I'm so glad that, for the first time in Chicago, teacher evaluations will at least consider whether students are learning over the course of the year. But I do wish the union hadn't won some key concessions.
Despite the mayor's efforts, the contract wasn't a home run for kids. It still allows teacher seniority to trump teacher effectiveness in some cases when layoffs unfortunately arise.
And under the new evaluation system, less than a third of a teacher's evaluation will be based on an objective look at how much academic progress his or her students are making.
That's not enough. Educator evaluations ought to consider several factors, but the degree to which our children succeed academically must be what we emphasize.
I also think it's a mistake to include a third-party appeals process for poor evaluations. That's not necessary if you have a robust and fair evaluation system, and it will continue to make it overly burdensome and bureaucratic for principals to replace staff failing to meet students' needs.
One of the mayor's proposals, ultimately rejected, was a performance-pay system for teachers like the one in Washington, which offers huge pay increases to effective teachers, making them - deservedly - among the best paid in the country.
The strike advanced the national conversation about education reform but did so at a high price:
Chicago's children lost roughly 18 million collective hours of learning time; moms and dads across the city lost wages, and possibly risked jobs, so they could care for their kids; and some children went without the hot meals they reliably get at school.
It was frustrating to hear Chicago Teachers Union President Karen Lewis say toward the end of the dispute that the strike would continue to see whether there is "anything else they can get."
But at least that was clear evidence that, for union leaders, this strike was never about what was best for kids.
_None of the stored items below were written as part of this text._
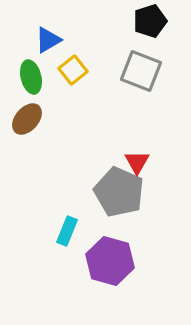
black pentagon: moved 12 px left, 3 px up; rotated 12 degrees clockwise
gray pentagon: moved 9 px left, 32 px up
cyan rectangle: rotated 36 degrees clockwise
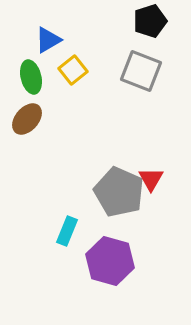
red triangle: moved 14 px right, 17 px down
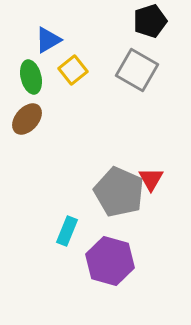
gray square: moved 4 px left, 1 px up; rotated 9 degrees clockwise
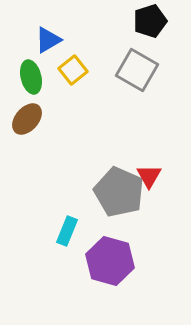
red triangle: moved 2 px left, 3 px up
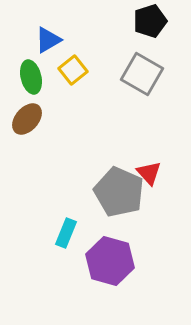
gray square: moved 5 px right, 4 px down
red triangle: moved 3 px up; rotated 12 degrees counterclockwise
cyan rectangle: moved 1 px left, 2 px down
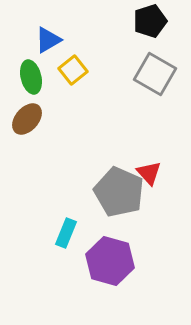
gray square: moved 13 px right
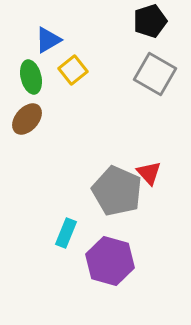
gray pentagon: moved 2 px left, 1 px up
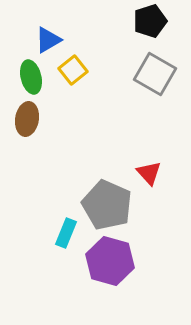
brown ellipse: rotated 32 degrees counterclockwise
gray pentagon: moved 10 px left, 14 px down
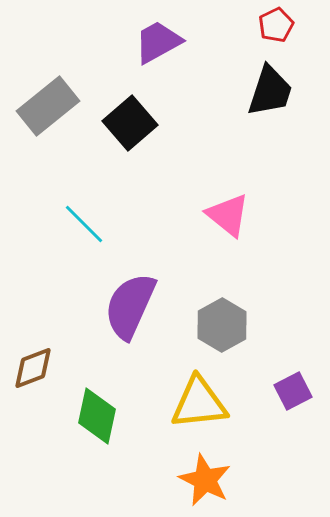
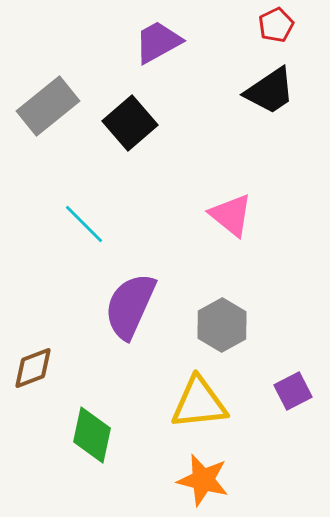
black trapezoid: rotated 38 degrees clockwise
pink triangle: moved 3 px right
green diamond: moved 5 px left, 19 px down
orange star: moved 2 px left; rotated 12 degrees counterclockwise
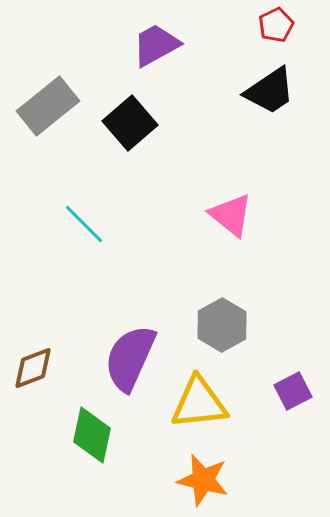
purple trapezoid: moved 2 px left, 3 px down
purple semicircle: moved 52 px down
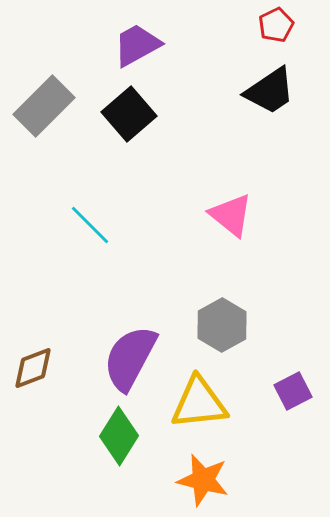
purple trapezoid: moved 19 px left
gray rectangle: moved 4 px left; rotated 6 degrees counterclockwise
black square: moved 1 px left, 9 px up
cyan line: moved 6 px right, 1 px down
purple semicircle: rotated 4 degrees clockwise
green diamond: moved 27 px right, 1 px down; rotated 20 degrees clockwise
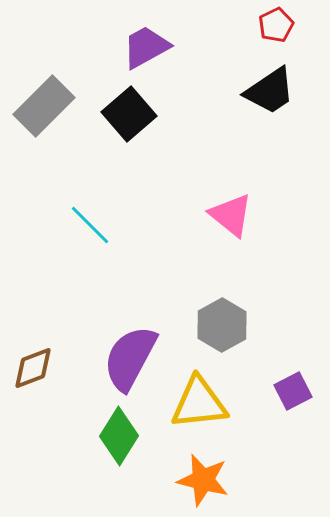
purple trapezoid: moved 9 px right, 2 px down
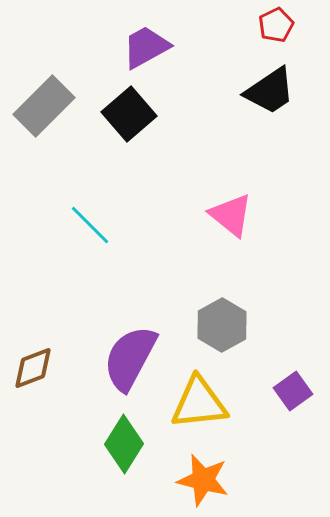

Going forward, I suspect more Democrats will say, as Emanuel and President Barack Obama have, that it makes sense 1) to look at how much children are learning when assessing a teacher's work, 2) to empower parents to help turn around schools that are failing their kids, and 3) that it is right to pay teachers more but to also hold them accountable for results.
I know that opposing unions on some of these policies isn't easy.
But the more unions attack fellow Democrats, casting everyone who challenges their policies as "anti-teacher" or "anti-union," the more they isolate themselves from the broader Democratic Party.
Ours is the party that understands that the greatest equalizing force we have in this country is a high-quality public education system through which people can escape poverty.
Rhee was chancellor of District of Columbia public schools from 2007 to 2010. She is founder and chief executive of StudentsFirst, a national nonprofit education advocacy group based in Sacramento. Her column first appeared in The Washington Post.